To many people the Magi are the ‘three wise men’ of Christmas cards and nativity plays, and of the carols we learnt as children. Yet what little we know of them suggests that they were on a journey of faith. Whatever their religious background we presume that they were not Jews yet they made the connection between their own observations of creation and the Jewish scriptures. They were earnestly searching for the truth. They were prepared to think outside of their cultural box. Yet ultimately, beneath all the historical and cultural baggage, there is only one truth. Their appearance in the Christmas story emphasises that The Word was made flesh for everyone. The Catechism (819) recognises that ‘many elements of sanctification and of truth are found outside the confines of the Catholic Church’. This is largely referring to non-Catholic Christians, accepting them ‘with respect and affection as brothers’ (818). It also reaches out to those of other religions (839 to 843) and to ‘those, through no fault of their own, do not know the Gospel of Christ or his Church, but who nevertheless seek God with a sincere heart’ (847). There are a lot of such people around us these days.
Is RCIA about helping people to become Catholics or Christians? The short answer to this question is, of course, ‘both’. Most people who embark on an RCIA programme want to explore the possibility of being received into the Catholic Church. But RCIA is more than just instruction in what the Catholic Church teaches, important though that is. It is where a group of people at various stages on their faith journey share their experiences and deepen their personal relationship with Jesus Christ together. The Magi were neither Jews, Catholics nor Baptists but I imagine them as deeply spiritual people who, in the words of the catechism, had come to ‘seek God with a sincere heart’.
Some years ago our RCIA group was joined by a lady who was a Baptist minister. She wasn’t considering becoming a Catholic herself but she came to bring a friend. Her friend had been baptised a Catholic but had never been confirmed. The Baptist minister wanted to help her friend to grow in faith in the living reality of Jesus Christ in her life and she thought the best way to do this was to bring her along to RCIA. We enjoyed having our Baptist friend with us each week. She shared her spiritual experience with us and enjoyed sharing ours. She came along to the Easter Vigil to see her friend being confirmed.
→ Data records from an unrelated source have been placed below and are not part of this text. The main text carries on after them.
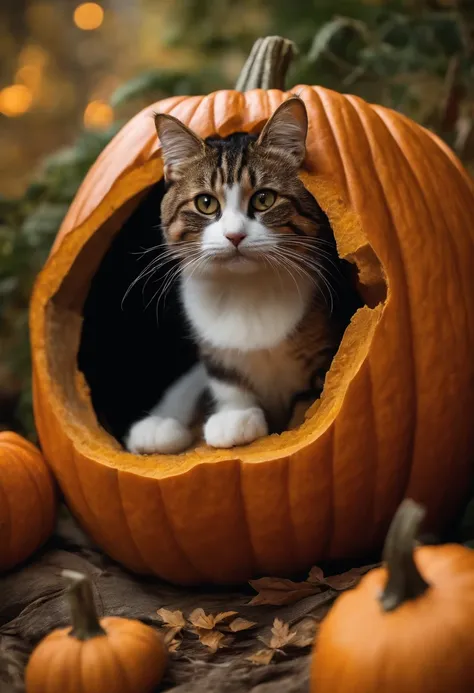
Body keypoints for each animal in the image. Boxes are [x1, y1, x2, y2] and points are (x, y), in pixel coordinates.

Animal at [126, 97, 348, 454]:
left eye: (264, 198)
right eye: (205, 203)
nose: (234, 235)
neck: (245, 286)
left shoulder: (324, 353)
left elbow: (308, 407)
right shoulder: (216, 355)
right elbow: (227, 386)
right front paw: (235, 416)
RCIA is not, of course, primarily preparation of baptised Catholics for Confirmation, but, in this case, it was very appropriate.
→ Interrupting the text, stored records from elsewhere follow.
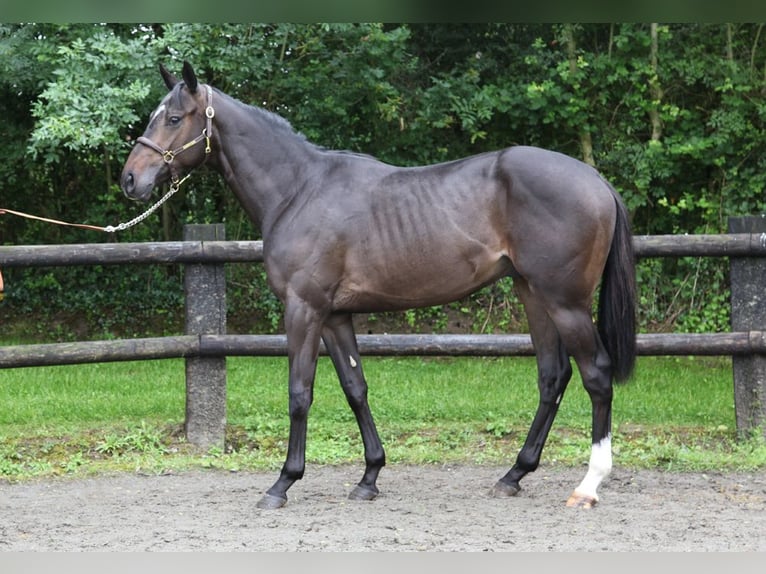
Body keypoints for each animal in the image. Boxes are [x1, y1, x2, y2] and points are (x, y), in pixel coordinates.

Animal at [121, 63, 636, 510]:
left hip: (565, 302)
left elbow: (299, 392)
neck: (298, 190)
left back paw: (588, 485)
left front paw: (283, 482)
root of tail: (595, 180)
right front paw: (369, 476)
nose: (130, 179)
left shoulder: (303, 309)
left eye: (173, 118)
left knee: (596, 374)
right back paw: (513, 474)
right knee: (553, 376)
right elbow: (355, 387)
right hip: (532, 293)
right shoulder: (335, 315)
I often wonder how we would feel if someone were to come to RCIA and, after getting a great deal out of it and growing in personal faith, were to decide to become a Methodist. The Holy Spirit can surprise us but it’s exciting to see him at work.
What many non-Catholic Christians respect about the Catholic Church is its spirituality – the distillation of 2000 years of reflection and spiritual experience. What we do in RCIA is to share what we have with each other as well as with our enquirers and catechumens. Not all of Our Lord’s disciples are Catholics by any means. If we share our spirituality, our personal relationship with God, rather than focus on just recruiting more Catholics, we shall help to build up the Church in a way that will stand the test of time. Many of the enquirers probably would want to be received into the Catholic Church – because they were hungry for more of spirituality which it offers. And those who do not become Catholics may well go on to build the Kingdom of Heaven in some other way that we would wish to support.
Ecumenism has come a long way since the 1960s. Back then it sometimes seemed that ‘Christian Unity’ could be a case of fudging differences in doctrine. Some cynics would say being united by not being sure what you believed. It soon became accepted that the way to be an ecumenical Catholic was to understand our own tradition better so that we were more able to share what we have with others of different traditions and discover the reality of our shared spirituality. Discussion of doctrinal differences is a job for theological experts and church leaders. Meanwhile there is plenty for the rest of us to get on with at grass-roots level.
John Ortberg wrote a challenging book called ‘if you want to walk on water you’ve got to get out of the boat’. Going into the world and making disciples does call for water-walking. The lives of many Saints, and of Christians in general, shows that it is amazing what people can do when they keep their eyes on Jesus rather than on the stormy waters around them.
But I’d like to focus on the importance of having a good strong boat to get back into when our attempts at water walking don’t quite come off. A boat where we can dry our clothes, get some encouragement from our friends, and, when necessary, learn some useful theory.
I chose to become a Catholic because it offered me a safe boat from which I could gingerly try a bit of water-walking. Non-catholic Christians who I meet whilst water-walking come from different boats yet they have been enticed out of them by the same Lord and they walk on the same water. We don’t always understand each other but what unites us is the common spirituality which lies beneath what we say.
Now we see through a mirror darkly but one day we may compare notes with the Magi.